Мужик что дуб почесал в затылке.
– Денационализация… – проворчал он. – Надо было каждому возвращать имущество в приличном состоянии. Дом перед тем, как вернуть хозяйке, отремонтировать…
– На какие шиши? – хором спросили мы с Гунаром.
– А меньше бы они по заграницам ездили! – взорвался Арнис, имея в виду наше ненаглядное правительство и наш с такими воплями избранный парламент.
– Эти русские так загадили дома, что их теперь и за десять лет не отремонтируешь! – встряла бабка.
Арнис махнул рукой.
– На хутор ей захотелось, внуков растить и овечку пасти! Купил я овец – все газеты трещали, что овцеводство спасет Латвию. Породистых, голландских! И кому она нужна, эта шерсть? Продал на мясо.
– Чтобы обрабатывать шерсть, нужна промышленность. А промышленность у нас была на импортированной рабочей силе. Так что в ближайшие двести лет нам придется обходиться без промышленности, – объяснил Гунар.
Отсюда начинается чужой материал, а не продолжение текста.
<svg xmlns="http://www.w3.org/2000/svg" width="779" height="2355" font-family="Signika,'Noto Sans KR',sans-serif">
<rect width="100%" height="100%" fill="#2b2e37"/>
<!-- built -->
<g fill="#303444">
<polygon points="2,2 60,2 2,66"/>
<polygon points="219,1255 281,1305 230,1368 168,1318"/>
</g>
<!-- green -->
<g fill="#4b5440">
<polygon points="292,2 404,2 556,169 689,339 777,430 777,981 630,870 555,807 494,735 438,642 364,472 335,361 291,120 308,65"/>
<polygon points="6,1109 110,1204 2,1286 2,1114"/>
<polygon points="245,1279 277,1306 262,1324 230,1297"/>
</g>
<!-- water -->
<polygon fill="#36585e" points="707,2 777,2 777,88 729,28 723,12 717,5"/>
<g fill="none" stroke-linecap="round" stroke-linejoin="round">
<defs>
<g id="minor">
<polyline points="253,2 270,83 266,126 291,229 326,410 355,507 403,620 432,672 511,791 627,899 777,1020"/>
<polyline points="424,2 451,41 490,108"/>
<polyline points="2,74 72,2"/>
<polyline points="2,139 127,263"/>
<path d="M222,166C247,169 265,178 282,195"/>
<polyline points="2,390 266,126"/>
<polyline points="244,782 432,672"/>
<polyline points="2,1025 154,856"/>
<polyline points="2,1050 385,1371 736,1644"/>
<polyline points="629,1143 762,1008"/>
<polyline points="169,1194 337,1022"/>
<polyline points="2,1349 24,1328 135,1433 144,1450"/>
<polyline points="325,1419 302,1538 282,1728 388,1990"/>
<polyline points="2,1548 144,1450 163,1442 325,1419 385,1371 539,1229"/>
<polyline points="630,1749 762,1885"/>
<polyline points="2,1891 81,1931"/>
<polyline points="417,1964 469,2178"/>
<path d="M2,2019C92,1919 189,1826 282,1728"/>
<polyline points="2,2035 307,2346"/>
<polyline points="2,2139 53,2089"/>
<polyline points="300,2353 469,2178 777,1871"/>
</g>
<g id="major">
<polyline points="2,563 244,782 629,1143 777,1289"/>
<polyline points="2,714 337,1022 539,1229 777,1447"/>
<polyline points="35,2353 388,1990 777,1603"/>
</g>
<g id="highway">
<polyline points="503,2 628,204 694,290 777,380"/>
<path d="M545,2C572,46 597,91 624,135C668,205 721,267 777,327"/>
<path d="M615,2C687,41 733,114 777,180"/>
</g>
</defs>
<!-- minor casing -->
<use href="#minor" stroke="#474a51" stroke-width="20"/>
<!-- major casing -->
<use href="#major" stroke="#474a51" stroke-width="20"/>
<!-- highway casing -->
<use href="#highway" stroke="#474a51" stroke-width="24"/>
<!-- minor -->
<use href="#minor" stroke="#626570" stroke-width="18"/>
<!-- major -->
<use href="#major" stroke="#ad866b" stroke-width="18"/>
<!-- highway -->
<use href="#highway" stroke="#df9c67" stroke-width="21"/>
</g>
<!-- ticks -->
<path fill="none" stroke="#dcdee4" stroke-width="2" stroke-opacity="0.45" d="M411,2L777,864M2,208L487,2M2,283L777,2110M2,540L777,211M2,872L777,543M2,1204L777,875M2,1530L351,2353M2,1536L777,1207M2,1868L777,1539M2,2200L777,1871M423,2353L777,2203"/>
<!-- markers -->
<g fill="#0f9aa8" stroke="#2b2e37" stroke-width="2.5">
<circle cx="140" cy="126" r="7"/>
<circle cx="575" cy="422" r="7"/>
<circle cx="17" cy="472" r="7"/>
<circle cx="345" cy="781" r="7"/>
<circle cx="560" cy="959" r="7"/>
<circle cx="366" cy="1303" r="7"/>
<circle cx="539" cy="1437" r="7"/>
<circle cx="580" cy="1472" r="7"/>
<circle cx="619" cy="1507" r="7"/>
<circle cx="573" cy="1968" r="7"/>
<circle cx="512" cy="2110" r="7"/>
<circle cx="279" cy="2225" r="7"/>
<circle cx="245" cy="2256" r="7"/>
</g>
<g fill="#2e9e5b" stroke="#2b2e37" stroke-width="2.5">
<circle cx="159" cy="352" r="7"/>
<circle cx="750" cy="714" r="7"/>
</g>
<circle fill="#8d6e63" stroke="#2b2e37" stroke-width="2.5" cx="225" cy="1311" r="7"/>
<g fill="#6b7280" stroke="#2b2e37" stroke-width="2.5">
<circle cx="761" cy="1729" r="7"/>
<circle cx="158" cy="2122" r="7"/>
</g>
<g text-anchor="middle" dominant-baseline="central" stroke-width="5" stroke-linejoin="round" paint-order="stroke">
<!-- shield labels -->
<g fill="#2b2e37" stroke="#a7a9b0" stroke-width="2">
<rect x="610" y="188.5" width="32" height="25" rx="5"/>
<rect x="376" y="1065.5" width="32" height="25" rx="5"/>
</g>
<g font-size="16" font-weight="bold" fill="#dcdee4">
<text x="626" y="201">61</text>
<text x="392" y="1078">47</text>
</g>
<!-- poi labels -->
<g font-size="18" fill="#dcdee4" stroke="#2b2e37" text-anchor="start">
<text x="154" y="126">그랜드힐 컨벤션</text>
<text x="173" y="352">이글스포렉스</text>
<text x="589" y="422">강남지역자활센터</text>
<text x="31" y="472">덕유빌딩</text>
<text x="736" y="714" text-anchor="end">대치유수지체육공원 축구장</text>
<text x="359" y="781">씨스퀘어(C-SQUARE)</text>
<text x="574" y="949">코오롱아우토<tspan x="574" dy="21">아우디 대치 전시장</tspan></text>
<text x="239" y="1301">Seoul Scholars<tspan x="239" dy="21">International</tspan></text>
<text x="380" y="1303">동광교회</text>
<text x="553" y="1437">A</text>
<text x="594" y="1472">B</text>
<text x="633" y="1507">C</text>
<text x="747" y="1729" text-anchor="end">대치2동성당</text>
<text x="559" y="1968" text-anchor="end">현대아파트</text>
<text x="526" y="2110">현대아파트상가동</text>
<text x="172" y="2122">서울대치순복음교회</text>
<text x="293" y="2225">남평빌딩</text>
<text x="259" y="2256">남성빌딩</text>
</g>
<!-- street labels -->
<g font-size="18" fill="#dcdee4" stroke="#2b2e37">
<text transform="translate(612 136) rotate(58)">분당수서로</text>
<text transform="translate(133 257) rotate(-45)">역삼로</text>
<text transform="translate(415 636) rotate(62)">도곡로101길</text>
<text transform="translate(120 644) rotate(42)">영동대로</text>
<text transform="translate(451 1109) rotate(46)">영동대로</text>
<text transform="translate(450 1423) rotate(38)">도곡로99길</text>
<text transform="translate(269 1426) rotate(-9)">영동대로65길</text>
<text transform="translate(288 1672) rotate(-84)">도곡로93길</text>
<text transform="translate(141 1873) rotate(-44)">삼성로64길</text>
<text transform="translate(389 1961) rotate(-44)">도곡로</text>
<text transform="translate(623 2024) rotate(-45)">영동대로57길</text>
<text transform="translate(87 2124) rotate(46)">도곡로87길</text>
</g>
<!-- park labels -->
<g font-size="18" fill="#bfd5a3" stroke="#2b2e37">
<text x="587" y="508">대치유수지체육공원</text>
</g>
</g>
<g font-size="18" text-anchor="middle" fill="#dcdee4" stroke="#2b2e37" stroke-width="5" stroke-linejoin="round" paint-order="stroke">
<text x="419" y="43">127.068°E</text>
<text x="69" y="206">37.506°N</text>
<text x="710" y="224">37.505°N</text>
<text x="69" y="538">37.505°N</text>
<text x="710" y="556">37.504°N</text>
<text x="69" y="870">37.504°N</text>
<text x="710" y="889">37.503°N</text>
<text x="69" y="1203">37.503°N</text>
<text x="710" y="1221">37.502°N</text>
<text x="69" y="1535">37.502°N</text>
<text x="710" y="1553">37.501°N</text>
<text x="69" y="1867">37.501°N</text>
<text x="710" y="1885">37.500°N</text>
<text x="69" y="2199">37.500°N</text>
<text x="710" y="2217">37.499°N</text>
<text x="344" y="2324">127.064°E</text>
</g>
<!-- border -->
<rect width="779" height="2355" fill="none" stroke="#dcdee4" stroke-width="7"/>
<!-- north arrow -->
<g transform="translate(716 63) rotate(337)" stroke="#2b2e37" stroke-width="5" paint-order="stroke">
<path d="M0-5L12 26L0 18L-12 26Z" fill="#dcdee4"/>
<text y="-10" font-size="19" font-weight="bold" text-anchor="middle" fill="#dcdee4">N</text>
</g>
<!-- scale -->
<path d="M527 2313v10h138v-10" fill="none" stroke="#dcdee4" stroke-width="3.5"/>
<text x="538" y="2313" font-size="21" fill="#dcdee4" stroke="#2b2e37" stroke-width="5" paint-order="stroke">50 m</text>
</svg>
– Понавезли этих русских, дали им квартиры! – прокомментировала бабка. – Русских школ пооткрывали!
Подумала и добавила:
– Европа нам должна помочь.
– Уже помогла! – взорвался Арнис. – Сбросила сюда все свои протухшие консервы! А я бычка не могу на мясокомбинат сдать! Холодильники у них полны, магазины наше мясо по такой цене брать не хотят, так не могу же я отдавать им бычка за гроши, себе в убыток!
– Русские виноваты, – подытожила бабка.
Я оглядела двор в поисках навозных вил. Внутренний голос подсказывал, что другим средством старую дуру не проймешь.
– Кредит получить – проблема! Закупочные цены – гроши! Что весной сажать – уму непостижимо! Раньше был госзаказ – теперь орудуй на свой страх и риск. Вы, сударынька, записывайте! – разбушевался Арнис. – Молокозавод со мной за молоко с февраля рассчитаться не может! Денег у них нет! А все холодильники маслом забиты! Продать не могут!
– Они за высокую цену держатся, – сказала я, корябая исписавшимся стержнем по блокнотному листку. – А на базаре полно импортных маргаринов, которые не хуже масла. И дешевле вдвое.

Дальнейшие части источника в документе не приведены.